Низко нависают тяжёлые тучи. Колкий ветер сыплет с моря мелкими брызгами. Я ёжусь, дрожу. Невдалеке, у скалистого спуска замечаю пастуха. Подскакиваю, машу ему, как одуревшая, зову. Пусть сторожит Сатель, пока я отыщу Шарля.

Пастух кивает, сворачивает к нам. Следом тянется бело-пушистое стадо. Слишком медленное. Мои ноги нетерпеливо мнут озябшую траву. Издали овцы напоминают перезрелые одуванчики. Бесконечное стадо одуванчиков. Стоит подуть ветерку… и останутся одни стебельки.

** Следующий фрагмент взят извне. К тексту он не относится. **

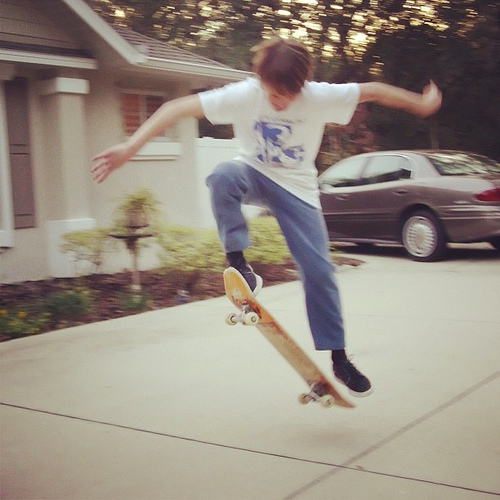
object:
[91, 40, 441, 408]
skateboarder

Этой ночью у меня новый кров.

Шарль постелил мне в углу, подальше от клювастой маски и от Сатель. Так всё же больна…

Сегодня дом не кажется изживающим свой век старцем. Он не пугает и не кряхтит. Жуть ушла. Сегодня он – колыбель. Баюкающая люлька на троих. От очага рассеивается согревающее тепло, колбы поблескивают миролюбивыми огоньками, а чесночный запах, оттенённый ароматом сушёных трав, не кажется таким противным, как прежде.